- [What you need to do]
Search the records for the string "specparam" and return each line that has it.
==============================
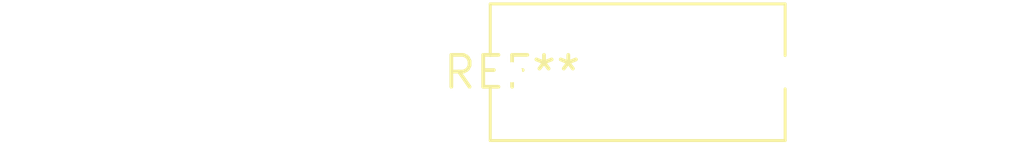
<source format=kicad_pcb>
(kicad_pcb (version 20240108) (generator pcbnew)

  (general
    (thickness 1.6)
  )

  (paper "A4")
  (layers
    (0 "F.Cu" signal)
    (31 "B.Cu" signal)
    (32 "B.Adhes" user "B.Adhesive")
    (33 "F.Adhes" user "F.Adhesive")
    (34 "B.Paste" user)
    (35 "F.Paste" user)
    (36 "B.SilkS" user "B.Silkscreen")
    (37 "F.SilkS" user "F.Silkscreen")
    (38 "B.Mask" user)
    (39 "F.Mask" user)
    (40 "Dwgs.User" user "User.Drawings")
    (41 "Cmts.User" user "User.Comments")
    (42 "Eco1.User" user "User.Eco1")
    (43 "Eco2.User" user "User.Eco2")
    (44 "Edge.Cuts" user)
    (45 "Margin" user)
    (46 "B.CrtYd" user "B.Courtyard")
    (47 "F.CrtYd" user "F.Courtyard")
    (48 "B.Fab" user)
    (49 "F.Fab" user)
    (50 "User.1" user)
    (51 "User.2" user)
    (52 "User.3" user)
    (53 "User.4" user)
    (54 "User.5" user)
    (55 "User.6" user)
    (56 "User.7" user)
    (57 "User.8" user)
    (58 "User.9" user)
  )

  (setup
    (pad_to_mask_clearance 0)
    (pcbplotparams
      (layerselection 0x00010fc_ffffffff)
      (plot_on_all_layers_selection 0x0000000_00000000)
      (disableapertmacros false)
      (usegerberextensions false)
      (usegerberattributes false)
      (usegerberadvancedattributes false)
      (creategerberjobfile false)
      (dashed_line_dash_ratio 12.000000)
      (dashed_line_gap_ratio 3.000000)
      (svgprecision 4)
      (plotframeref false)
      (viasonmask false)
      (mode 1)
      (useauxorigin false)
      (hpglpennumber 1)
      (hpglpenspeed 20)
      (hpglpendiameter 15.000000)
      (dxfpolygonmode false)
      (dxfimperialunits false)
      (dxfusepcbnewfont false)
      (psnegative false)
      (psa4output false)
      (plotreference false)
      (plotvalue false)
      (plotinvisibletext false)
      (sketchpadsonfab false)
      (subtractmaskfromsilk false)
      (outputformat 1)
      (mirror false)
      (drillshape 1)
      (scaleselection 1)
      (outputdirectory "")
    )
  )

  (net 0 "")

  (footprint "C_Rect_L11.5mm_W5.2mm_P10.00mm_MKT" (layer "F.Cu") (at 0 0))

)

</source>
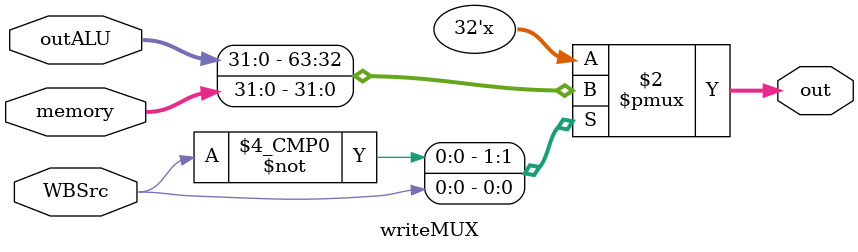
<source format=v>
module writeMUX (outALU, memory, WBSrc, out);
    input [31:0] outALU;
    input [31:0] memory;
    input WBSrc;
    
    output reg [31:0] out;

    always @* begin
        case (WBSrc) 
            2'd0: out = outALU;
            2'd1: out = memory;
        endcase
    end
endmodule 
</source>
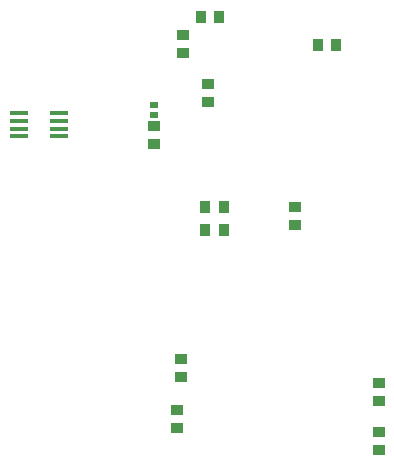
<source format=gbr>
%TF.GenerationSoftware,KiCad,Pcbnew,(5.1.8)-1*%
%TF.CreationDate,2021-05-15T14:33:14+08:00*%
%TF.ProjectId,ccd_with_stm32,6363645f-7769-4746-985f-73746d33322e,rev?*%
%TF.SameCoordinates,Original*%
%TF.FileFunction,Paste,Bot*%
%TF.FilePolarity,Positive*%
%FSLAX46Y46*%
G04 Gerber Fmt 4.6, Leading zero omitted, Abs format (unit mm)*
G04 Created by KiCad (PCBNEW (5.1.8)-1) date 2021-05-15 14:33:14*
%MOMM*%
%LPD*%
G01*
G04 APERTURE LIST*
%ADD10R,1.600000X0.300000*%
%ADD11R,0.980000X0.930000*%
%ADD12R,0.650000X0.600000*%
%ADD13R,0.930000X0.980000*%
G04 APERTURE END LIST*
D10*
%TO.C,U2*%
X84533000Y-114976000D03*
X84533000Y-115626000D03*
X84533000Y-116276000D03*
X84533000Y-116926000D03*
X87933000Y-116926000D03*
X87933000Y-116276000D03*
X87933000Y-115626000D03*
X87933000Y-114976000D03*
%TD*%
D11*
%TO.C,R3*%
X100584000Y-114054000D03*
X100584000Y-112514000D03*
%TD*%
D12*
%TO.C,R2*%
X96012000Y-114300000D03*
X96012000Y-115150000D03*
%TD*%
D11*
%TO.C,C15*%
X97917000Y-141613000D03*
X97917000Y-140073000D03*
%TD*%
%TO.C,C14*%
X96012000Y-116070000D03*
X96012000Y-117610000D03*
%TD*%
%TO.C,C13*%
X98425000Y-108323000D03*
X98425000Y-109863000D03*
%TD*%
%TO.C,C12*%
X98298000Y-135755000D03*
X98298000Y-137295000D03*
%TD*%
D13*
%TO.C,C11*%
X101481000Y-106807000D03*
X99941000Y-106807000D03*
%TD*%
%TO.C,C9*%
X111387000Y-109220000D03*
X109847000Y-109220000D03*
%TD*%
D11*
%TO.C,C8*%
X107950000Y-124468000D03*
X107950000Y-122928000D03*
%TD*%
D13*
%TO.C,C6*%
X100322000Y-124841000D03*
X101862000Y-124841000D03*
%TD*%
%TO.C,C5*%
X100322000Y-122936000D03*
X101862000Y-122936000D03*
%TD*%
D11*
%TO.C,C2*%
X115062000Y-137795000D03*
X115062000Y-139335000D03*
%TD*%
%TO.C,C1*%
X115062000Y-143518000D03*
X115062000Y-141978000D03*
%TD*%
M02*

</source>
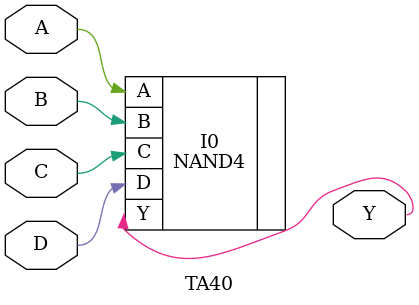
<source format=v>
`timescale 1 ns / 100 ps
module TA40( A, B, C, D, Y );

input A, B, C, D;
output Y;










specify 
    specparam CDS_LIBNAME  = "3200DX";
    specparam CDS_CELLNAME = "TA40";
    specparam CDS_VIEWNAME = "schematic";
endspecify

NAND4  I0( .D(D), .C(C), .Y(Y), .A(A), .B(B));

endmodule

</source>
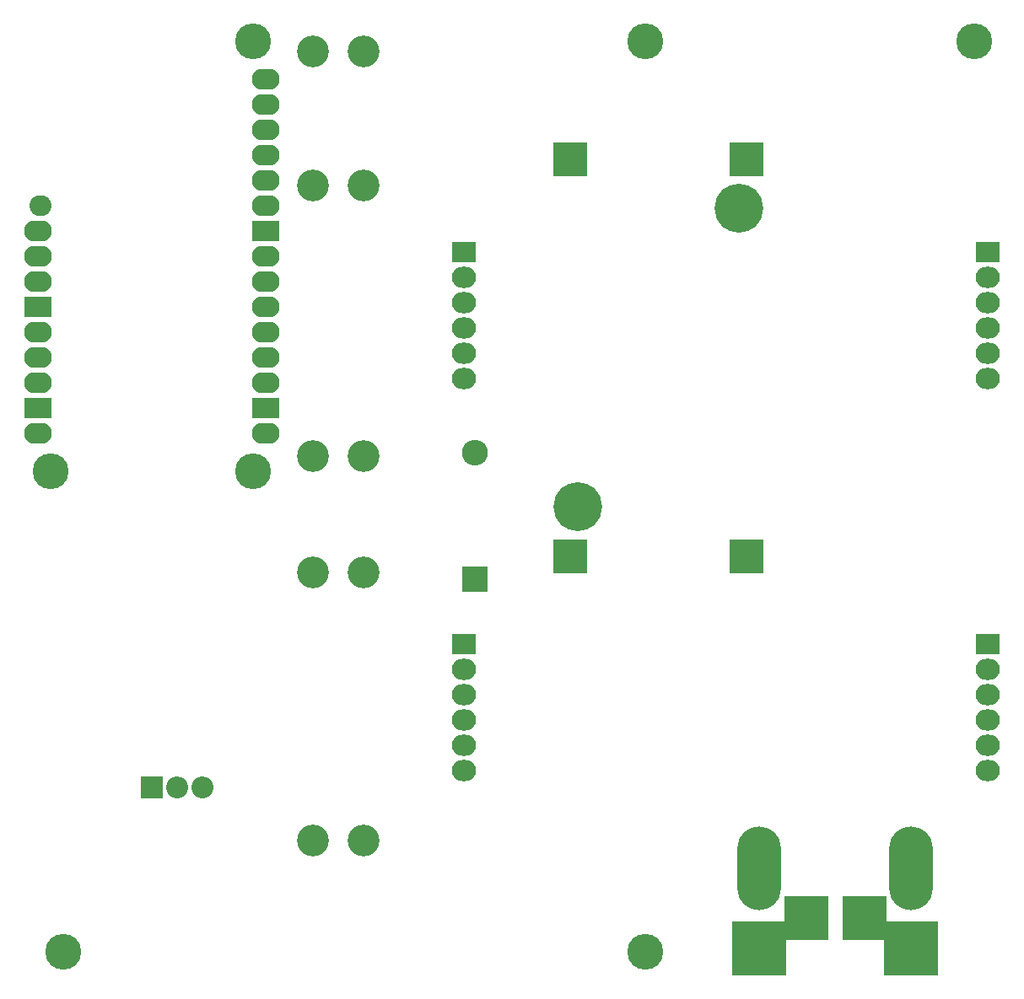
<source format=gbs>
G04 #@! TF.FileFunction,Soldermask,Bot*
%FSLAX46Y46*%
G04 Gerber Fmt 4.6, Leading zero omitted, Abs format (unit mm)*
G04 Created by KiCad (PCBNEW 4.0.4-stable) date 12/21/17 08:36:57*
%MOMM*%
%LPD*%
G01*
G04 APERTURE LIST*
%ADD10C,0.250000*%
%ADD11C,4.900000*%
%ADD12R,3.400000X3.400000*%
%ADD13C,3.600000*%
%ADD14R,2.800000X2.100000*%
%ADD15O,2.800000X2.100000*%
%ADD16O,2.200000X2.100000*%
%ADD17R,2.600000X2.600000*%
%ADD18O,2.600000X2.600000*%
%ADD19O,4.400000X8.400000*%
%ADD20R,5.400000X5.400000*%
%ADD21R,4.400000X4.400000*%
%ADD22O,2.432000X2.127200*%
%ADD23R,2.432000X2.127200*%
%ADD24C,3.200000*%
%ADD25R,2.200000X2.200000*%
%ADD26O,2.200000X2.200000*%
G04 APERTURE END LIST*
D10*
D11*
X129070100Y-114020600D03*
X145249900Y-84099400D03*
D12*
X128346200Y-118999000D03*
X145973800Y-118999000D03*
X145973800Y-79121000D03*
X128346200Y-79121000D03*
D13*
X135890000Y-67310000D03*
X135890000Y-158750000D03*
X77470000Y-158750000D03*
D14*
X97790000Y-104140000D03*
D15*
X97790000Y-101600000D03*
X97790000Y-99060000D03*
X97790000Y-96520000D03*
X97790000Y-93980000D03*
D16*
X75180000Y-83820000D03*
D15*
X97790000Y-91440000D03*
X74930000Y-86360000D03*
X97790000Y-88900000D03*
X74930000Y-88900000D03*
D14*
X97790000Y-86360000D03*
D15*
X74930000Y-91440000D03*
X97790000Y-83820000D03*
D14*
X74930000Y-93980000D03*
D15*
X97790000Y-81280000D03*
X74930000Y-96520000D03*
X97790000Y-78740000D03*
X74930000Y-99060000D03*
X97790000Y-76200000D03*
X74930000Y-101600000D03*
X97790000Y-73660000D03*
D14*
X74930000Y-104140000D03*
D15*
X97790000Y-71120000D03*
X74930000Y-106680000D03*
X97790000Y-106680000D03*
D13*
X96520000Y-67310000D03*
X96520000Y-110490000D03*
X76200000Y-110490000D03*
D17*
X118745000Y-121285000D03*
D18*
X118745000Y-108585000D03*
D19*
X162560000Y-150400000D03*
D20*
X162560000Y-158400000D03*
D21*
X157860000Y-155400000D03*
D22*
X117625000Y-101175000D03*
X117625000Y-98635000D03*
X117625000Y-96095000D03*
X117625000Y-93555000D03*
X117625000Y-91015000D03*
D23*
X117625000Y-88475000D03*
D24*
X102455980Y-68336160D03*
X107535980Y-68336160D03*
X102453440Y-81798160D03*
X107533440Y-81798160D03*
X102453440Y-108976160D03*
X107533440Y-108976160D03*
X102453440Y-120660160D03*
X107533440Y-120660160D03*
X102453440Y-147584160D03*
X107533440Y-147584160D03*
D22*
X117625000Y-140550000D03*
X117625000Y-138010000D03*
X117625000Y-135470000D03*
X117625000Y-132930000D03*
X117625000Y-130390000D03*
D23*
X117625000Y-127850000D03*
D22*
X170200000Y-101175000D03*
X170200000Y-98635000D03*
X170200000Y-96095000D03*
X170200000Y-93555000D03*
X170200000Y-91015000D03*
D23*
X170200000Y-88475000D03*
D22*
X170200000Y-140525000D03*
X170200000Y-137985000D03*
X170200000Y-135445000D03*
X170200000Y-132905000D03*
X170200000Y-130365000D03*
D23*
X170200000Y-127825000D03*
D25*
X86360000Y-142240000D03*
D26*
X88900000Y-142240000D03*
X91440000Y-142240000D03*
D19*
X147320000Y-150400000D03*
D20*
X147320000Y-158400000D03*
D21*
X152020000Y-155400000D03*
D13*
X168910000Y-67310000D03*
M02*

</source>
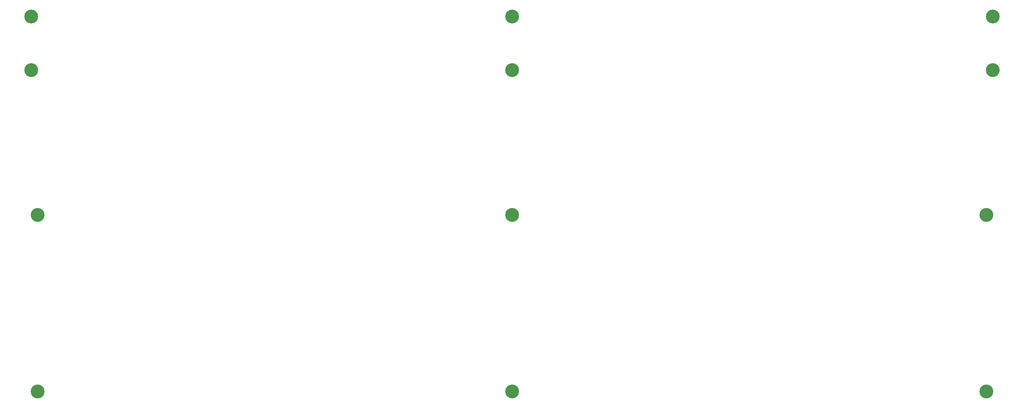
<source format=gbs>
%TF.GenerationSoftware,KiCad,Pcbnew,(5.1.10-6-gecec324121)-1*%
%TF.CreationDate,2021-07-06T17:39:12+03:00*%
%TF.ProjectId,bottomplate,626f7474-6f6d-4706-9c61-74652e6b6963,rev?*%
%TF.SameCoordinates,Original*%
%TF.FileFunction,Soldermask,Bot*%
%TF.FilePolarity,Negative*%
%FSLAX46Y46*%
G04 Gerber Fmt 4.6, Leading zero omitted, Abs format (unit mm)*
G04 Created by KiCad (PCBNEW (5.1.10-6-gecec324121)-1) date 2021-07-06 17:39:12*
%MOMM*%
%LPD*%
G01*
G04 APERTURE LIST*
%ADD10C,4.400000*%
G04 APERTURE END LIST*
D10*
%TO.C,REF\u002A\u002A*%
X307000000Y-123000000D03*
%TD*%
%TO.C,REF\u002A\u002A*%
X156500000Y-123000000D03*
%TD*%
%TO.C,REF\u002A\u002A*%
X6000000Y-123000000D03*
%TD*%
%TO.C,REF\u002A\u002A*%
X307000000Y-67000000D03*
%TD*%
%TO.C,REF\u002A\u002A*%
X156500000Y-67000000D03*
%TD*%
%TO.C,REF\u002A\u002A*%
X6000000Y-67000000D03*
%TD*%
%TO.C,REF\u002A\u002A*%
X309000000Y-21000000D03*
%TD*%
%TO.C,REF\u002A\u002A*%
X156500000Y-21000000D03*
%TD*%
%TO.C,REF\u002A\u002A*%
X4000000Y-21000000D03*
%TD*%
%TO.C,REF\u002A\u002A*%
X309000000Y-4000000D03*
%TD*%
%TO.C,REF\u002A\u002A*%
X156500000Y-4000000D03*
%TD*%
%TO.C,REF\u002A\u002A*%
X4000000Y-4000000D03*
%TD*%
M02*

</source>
==============================
- [Finished exercise]
    specparam CDS_LIBNAME  = "3200DX";
    specparam CDS_CELLNAME = "TA40";
    specparam CDS_VIEWNAME = "schematic";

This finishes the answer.